The Employee-Centered Business That May Take Down Wal-Mart

Image Credit: Flickr / Atomic Taco
Image Credit: Flickr / Atomic Taco

By: Amanda Froelich,

True Activist.

Remember the funky art stores, dignified co-ops, or family grocery stores that used to be prevalent in small towns across America? And then, do you also remember the excitement that arose over the new super-stores being built which could potentially offer everything in one location?

At the time, nothing could be cooler than a Wal-Mart being introduced into a small city, but before long, niche businesses and special sales stores became boarded up as they could no longer compete with the low-cost prices and longer business hours. For a while, few have thought nothing of it, but documentaries such as “Walmart: The High Cost of Low Prices” and “The Corporation” have helped bring to attention the mighty implications supporting such huge super stores may cause.

Wal-Mart is no longer a giant store that offers products from pet supplies to clothes, but a machine that is controlling the low wages of workers and diminishing unique productivity from sprouting in heart-centered towns.

But all that may change.  A new type of business (which is not actually new at all, but established in 1967) can offer prices good or even better than Wal-Mart, and even healthcare coverage with dental and vision as low as $40 a month. It’s not a stereotypical granola-crunching health food store, but a company which has expanded across the Western United States (including Arizona and two new stores in Texas). And it’s expected to go nationwide before long!

This company is WinCo Foods, which hails from Boise, Idaho and according to Super Market News, is rapidly spreading across the States:

WinCo Foods, Boise, Idaho, is scheduled to open its first two Texas stores on Thursday, with at least three more Texas locations due over the next 13 months, the company said. The first two stores will be in Fort Worth and McKinney, Texas, on opposite sides of the Dallas-Fort Worth metroplex, with each covering approximately 95,000 square feet, said Mike Read, the company’s spokesman. Three additional stores are likely to open in Texas during the company’s fiscal year, which begins April 1, Read said — in Duncanville, North Richland Hills and Lewisville.

The employee-owned and operated “socialist” company can provide groceries at the same or cheaper prices than Wal-Mart, and it’s been operating since 1967. It shifted to an employee-owned business in 1985, and now is privately owned by companies who proudly brag about it on their website:

For over 40 years WinCo Foods has fostered a tradition of success by focusing on very large stores with a wide selection of national brands at prices below our competition. In addition, the very nature of having employee stockholders that have seen their Employee Stock Ownership Plan (Pension Plan) grow at a 21.51% annual compound growth rate creates an extremely dedicated workforce. This has made WinCo a very successful company, one which in 1998 was listed as #266th on Forbes Magazine’s List of 500 largest Privately Held Companies and recently in 2011 holding to the 66th spot on the list.

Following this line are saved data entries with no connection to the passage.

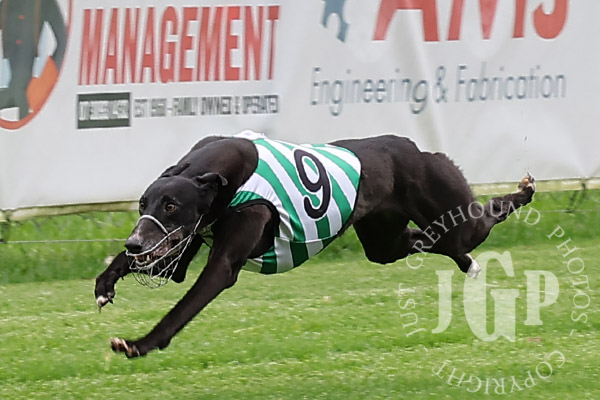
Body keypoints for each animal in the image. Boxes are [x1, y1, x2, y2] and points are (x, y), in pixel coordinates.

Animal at [95, 131, 535, 358]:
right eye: (144, 204)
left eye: (171, 205)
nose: (134, 242)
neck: (220, 177)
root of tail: (414, 146)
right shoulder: (179, 245)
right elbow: (156, 269)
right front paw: (106, 283)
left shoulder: (223, 262)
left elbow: (184, 305)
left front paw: (139, 344)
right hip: (386, 241)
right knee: (425, 241)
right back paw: (466, 261)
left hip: (452, 211)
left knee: (481, 218)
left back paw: (522, 191)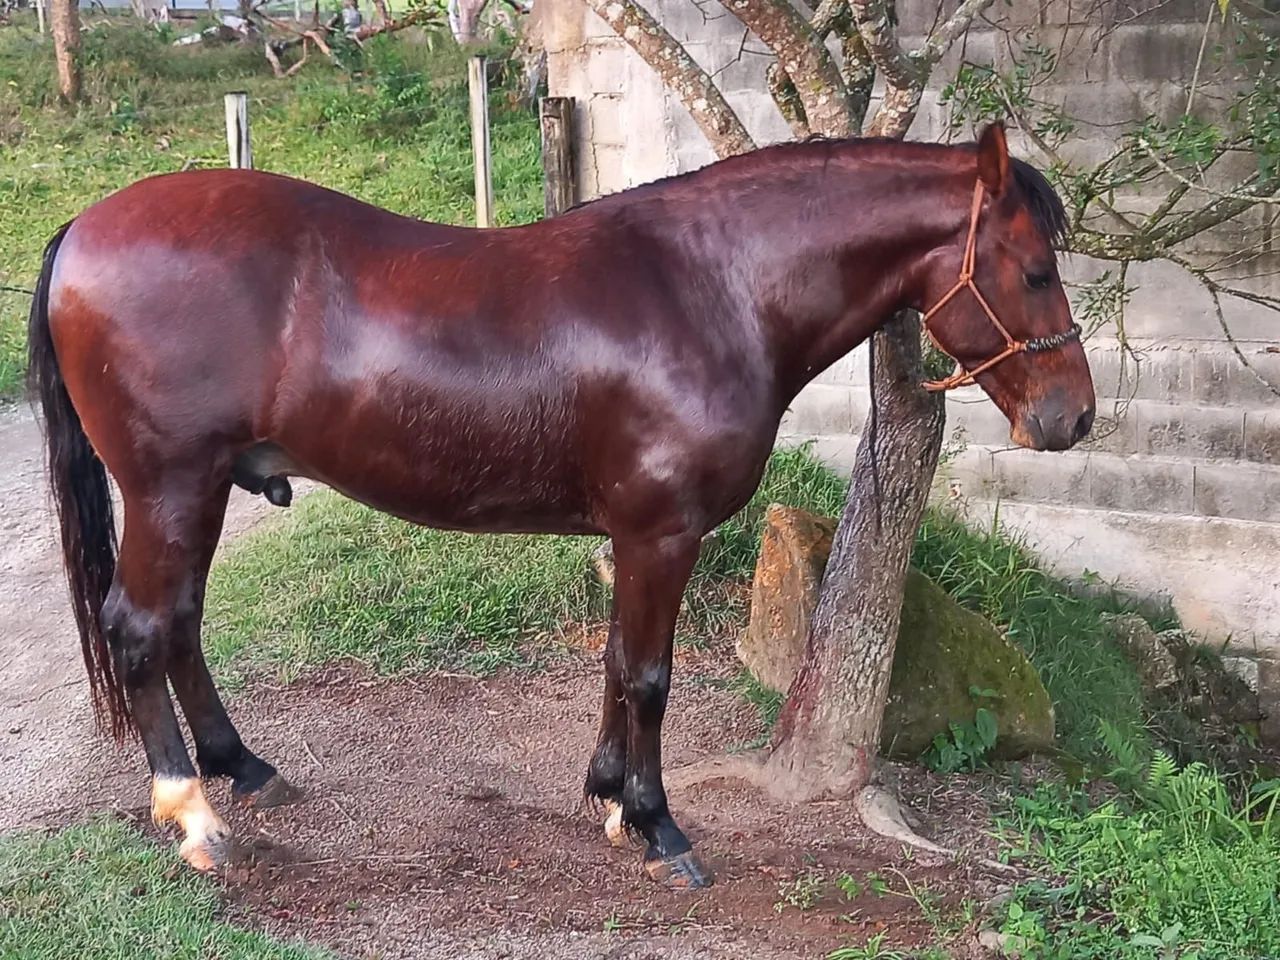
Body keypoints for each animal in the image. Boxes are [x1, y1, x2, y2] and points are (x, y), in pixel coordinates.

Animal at [28, 122, 1093, 890]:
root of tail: (85, 228)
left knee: (180, 624)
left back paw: (243, 768)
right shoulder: (663, 533)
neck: (710, 289)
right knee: (141, 627)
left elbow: (619, 663)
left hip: (197, 493)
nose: (1073, 415)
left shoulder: (633, 535)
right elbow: (652, 675)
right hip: (170, 488)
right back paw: (194, 815)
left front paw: (610, 796)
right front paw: (659, 826)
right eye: (1036, 270)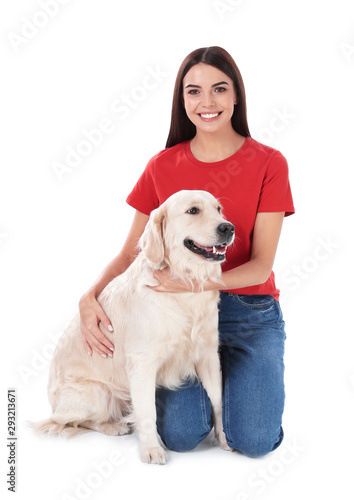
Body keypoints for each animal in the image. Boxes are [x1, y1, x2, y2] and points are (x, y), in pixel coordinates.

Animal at [32, 189, 235, 462]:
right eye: (193, 210)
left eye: (219, 209)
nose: (229, 228)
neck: (184, 287)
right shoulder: (142, 363)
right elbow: (148, 412)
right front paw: (151, 449)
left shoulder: (207, 354)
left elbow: (218, 401)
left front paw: (225, 438)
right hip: (96, 393)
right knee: (72, 421)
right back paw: (112, 425)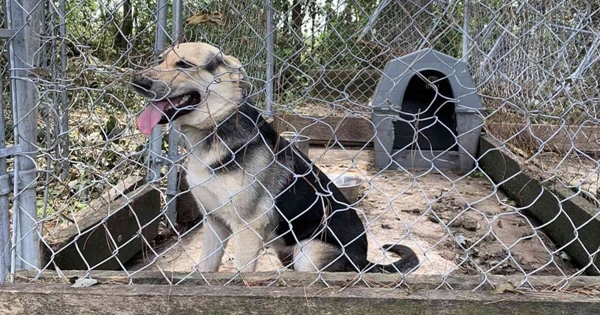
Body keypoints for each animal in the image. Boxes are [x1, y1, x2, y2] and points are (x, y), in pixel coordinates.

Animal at [130, 42, 418, 274]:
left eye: (184, 65)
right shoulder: (214, 223)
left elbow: (241, 275)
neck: (215, 128)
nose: (137, 83)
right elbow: (205, 270)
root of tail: (364, 262)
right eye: (160, 60)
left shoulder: (246, 229)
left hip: (307, 253)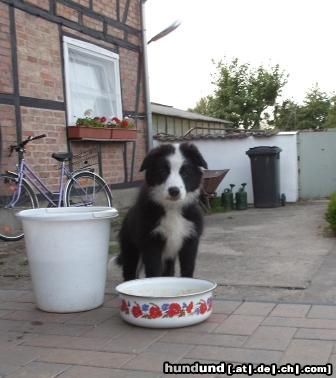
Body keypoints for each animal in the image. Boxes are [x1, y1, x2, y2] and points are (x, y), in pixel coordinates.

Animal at [118, 142, 207, 280]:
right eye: (163, 171)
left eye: (185, 172)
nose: (174, 191)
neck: (172, 208)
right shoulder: (151, 242)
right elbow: (154, 272)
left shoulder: (190, 240)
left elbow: (187, 269)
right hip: (130, 248)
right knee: (129, 272)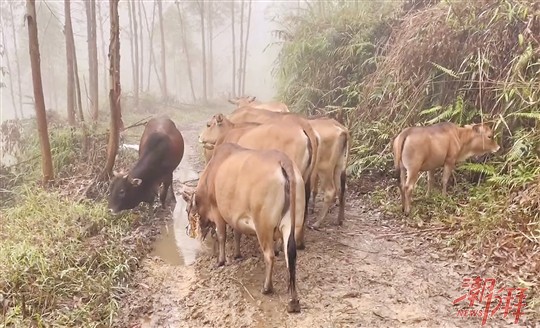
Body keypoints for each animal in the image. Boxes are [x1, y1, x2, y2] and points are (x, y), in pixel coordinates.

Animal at [180, 143, 304, 312]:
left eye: (187, 210)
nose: (187, 230)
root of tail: (283, 160)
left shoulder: (218, 212)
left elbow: (221, 236)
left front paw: (220, 261)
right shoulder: (236, 216)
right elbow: (237, 233)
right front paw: (237, 254)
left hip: (263, 226)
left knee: (269, 256)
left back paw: (267, 288)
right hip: (292, 225)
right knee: (290, 255)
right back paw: (293, 300)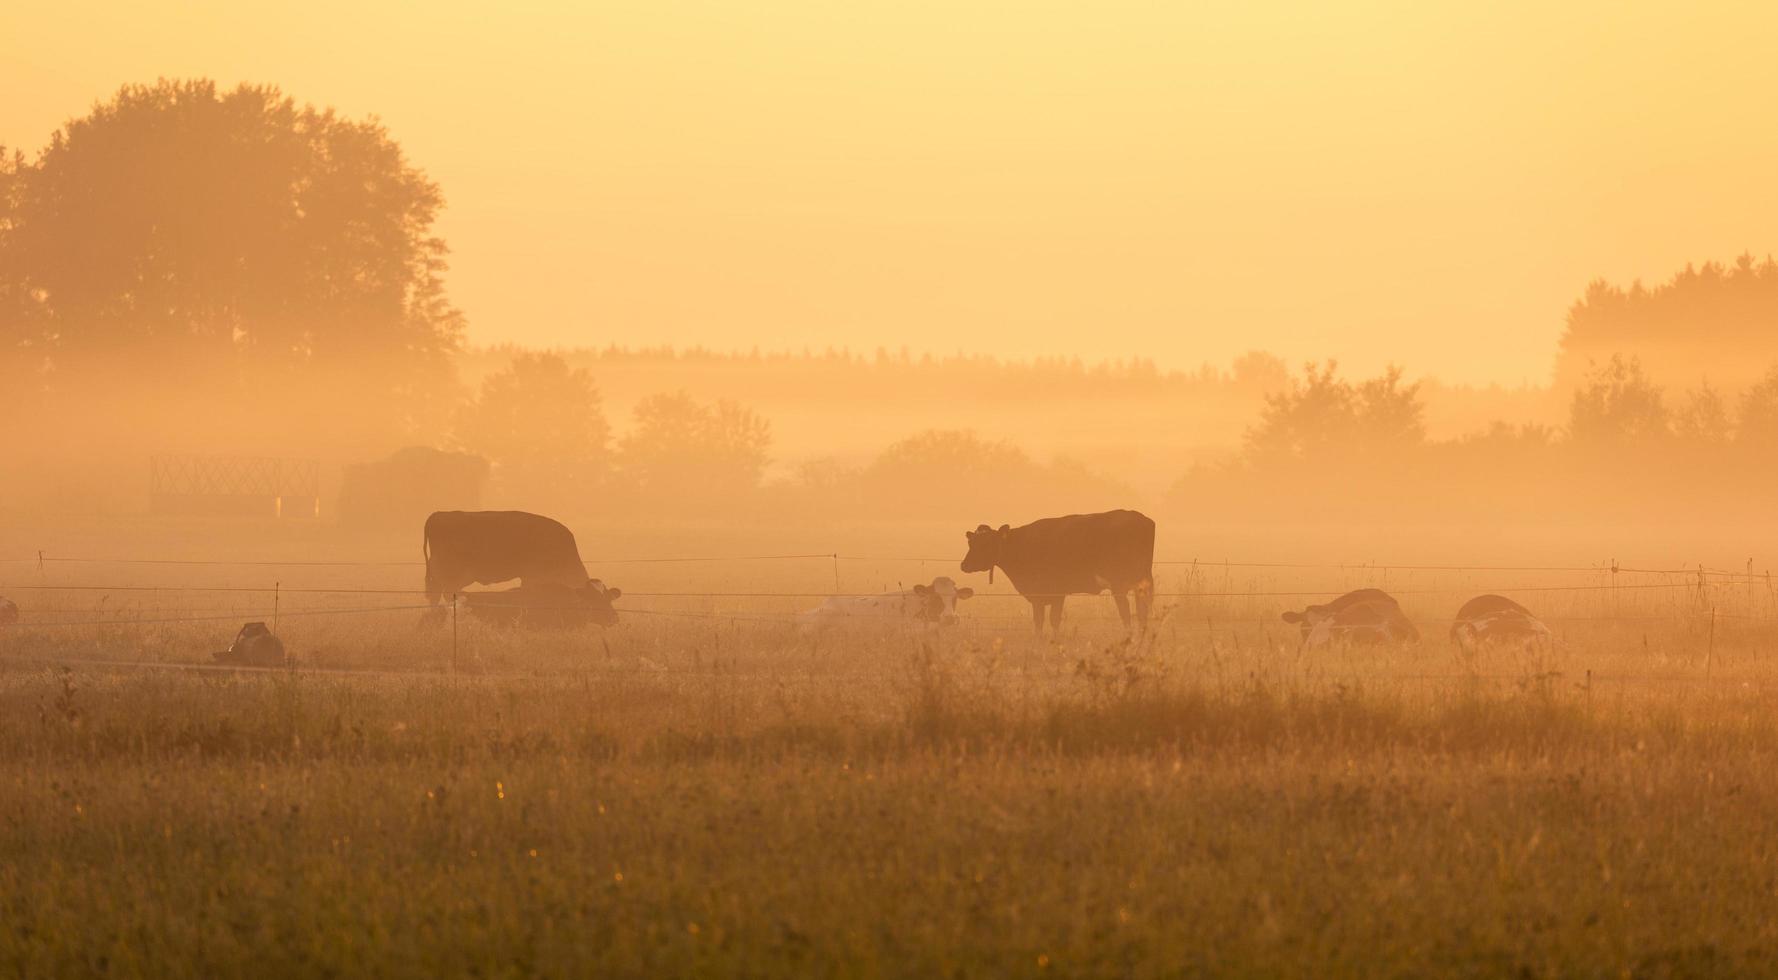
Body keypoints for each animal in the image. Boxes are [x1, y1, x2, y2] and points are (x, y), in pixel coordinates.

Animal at [960, 508, 1152, 640]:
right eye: (971, 542)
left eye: (985, 543)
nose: (964, 565)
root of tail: (1138, 517)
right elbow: (1044, 620)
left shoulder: (1052, 593)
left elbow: (1047, 619)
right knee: (1142, 613)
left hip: (1120, 584)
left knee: (1126, 612)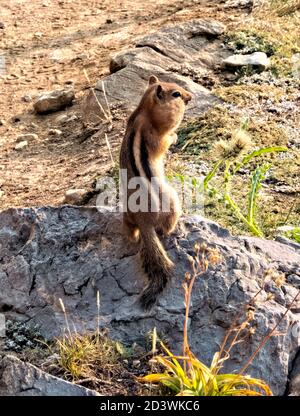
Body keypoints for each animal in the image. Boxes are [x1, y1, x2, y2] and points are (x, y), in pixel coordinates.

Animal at [119, 75, 192, 308]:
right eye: (176, 94)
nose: (190, 97)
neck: (143, 111)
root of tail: (145, 223)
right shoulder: (154, 136)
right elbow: (164, 142)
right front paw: (175, 136)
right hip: (173, 201)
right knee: (165, 229)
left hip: (127, 215)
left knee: (130, 230)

WinCo is continuing this record of success, now operating 93 Employee Owned Stores in seven states (Washington, Idaho, California, Nevada, Oregon, Utah, Arizona and Texas) with nearly 15,000 employees and continues to grow by opening new stores and adding new members to the company every year.

And how good are the pension plans? This good:

The company also has a pension, with employees getting an amount equal to 20% of their annual salary put in a plan that’s paid for by WinCo; a company spokesperson told the Idaho Statesman that more than 400 nonexecutive workers (cashiers, produce clerks and such) currently have pensions worth over $1 million apiece.

While 93 locations in 7 states is nowhere near the league of Wal-Mart, the business shows that a company CAN take care of its employees AND still be profitable. Different than a publicly-traded entity, there are no stockholders demanding even larger returns on dividends every quarter at the expense of both the consumer and the employees. Instead, the employees are the stockholders and the better the company does, the better they do.

And what’s more, the business is eco-friendly and continuing to expand.

Winco

Large corporate stores may offer convenient prices and easy-to-locate items, but the exchange of energy from employees and those who live in the same town is not fair. Companies like WinCo show how this need not be necessary. In the future, it and others will most likely continue to expand across the United States as competition for Wal-Mart, Target, and other large corporations.